As food safety standards become increasingly strict, what was once the lower end of a permissible pesticide residue level may be the upper end tomorrow. Laboratories therefore need to be confident that the technology they depend on to quantify these analytes is ready for future challenges.
For instance, high-resolution accurate mass (HRAM) Orbitrap MS from Thermo Fisher Scientific offers sensitivity that can help to safeguard laboratories against changes in MRLs. Hybrid quadrupole Orbitrap mass analyzer instruments combine quadrupole precursor selection with high-resolution accurate mass detection of product ions. The data is acquired at a resolution that can surpass quadrupole-time-of-flight instruments. This selectivity and mass accuracy helps to lower or even eliminate interference and permit lower limits of detection and accurate quantification.

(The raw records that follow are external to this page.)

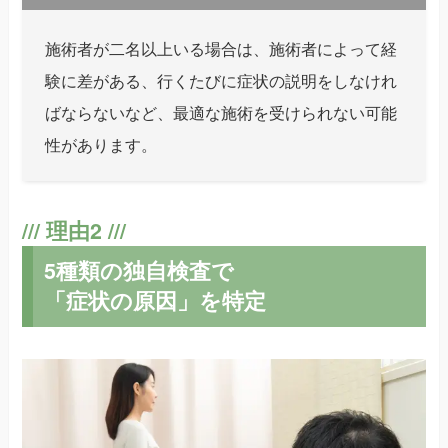
施術者が二名以上いる場合は、施術者によって経
験に差がある、行くたびに症状の説明をしなけれ
ばならないなど、最適な施術を受けられない可能
性があります。
5種類の独自検査で
「症状の原因」を特定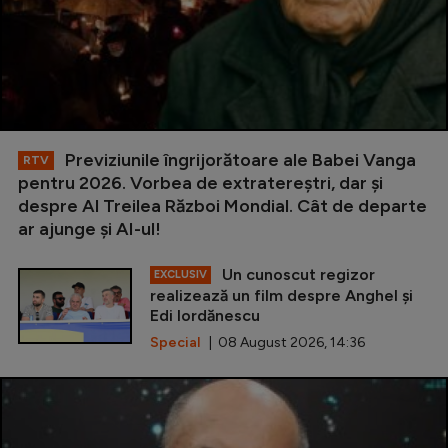
Previziunile îngrijorătoare ale Babei Vanga
RTV
pentru 2026. Vorbea de extratereștri, dar și
despre Al Treilea Război Mondial. Cât de departe
ar ajunge și AI-ul!
Un cunoscut regizor
EXCLUSIV
realizează un film despre Anghel și
Edi Iordănescu
Special
| 08 August 2026, 14:36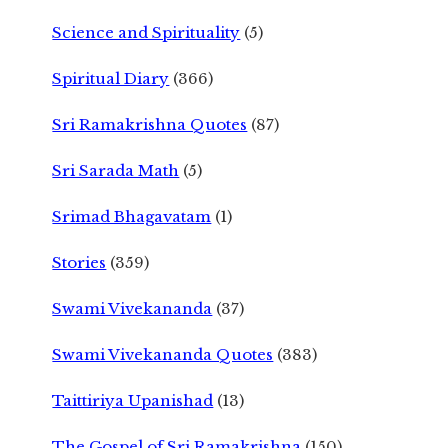
Science and Spirituality
(5)
Spiritual Diary
(366)
Sri Ramakrishna Quotes
(87)
Sri Sarada Math
(5)
Srimad Bhagavatam
(1)
Stories
(359)
Swami Vivekananda
(37)
Swami Vivekananda Quotes
(383)
Taittiriya Upanishad
(13)
The Gospel of Sri Ramakrishna
(150)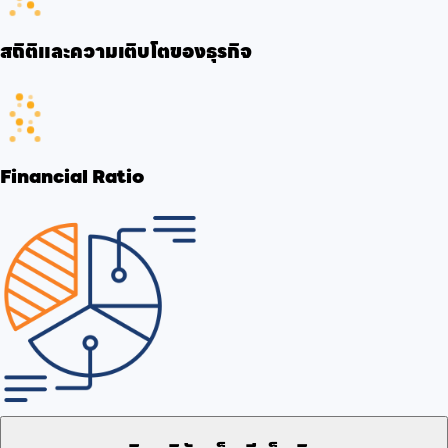
สถิติและความเติบโตของธุรกิจ
Financial Ratio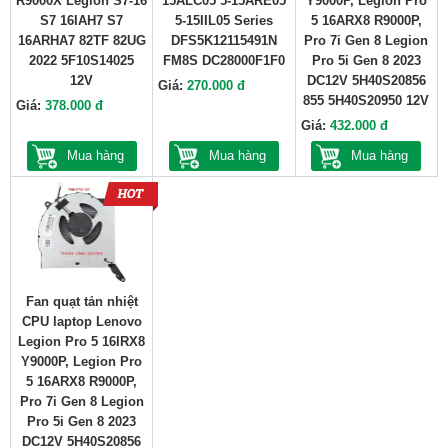
R9000X Legion S7-16
15ALC05 5-15ARE05
Y9000P, Legion Pro
S7 16IAH7 S7
5-15IIL05 Series
5 16ARX8 R9000P,
16ARHA7 82TF 82UG
DFS5K12115491N
Pro 7i Gen 8 Legion
2022 5F10S14025
FM8S DC28000F1F0
Pro 5i Gen 8 2023
12V
DC12V 5H40S20856
Giá:
270.000 đ
855 5H40S20950 12V
Giá:
378.000 đ
Giá:
432.000 đ
Mua hàng
Mua hàng
Mua hàng
Fan quạt tản nhiệt
CPU laptop Lenovo
Legion Pro 5 16IRX8
Y9000P, Legion Pro
5 16ARX8 R9000P,
Pro 7i Gen 8 Legion
Pro 5i Gen 8 2023
DC12V 5H40S20856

Since MRLs vary for different pesticide-commodity combinations, the techniques used to analyze pesticide residues must be able to identify and quantify analytes over a wide dynamic range. EU limits for pesticide residues in beetroot, for example, vary from 30 milligram/kilogram to as little as 0.03 milligram/kilogram depending on the analyte. The Thermo Scientific Q Exactive Focus hybrid quadrupole-Orbitrap mass spectrometer is an option to meet this challenge, enabling quantitation over a wide dynamic range.
Identifying the Unknown
Routine quantitation of analytes against target lists is incredibly important for the protection of consumer safety, yet for many food safety laboratories it’s only part of the story. As food supply chains become increasingly global and complex, the risk of contamination with previously undetected chemicals becomes greater. However, the detection and identification of these unexpected analytes can be one of the most challenging tasks in pesticide analysis.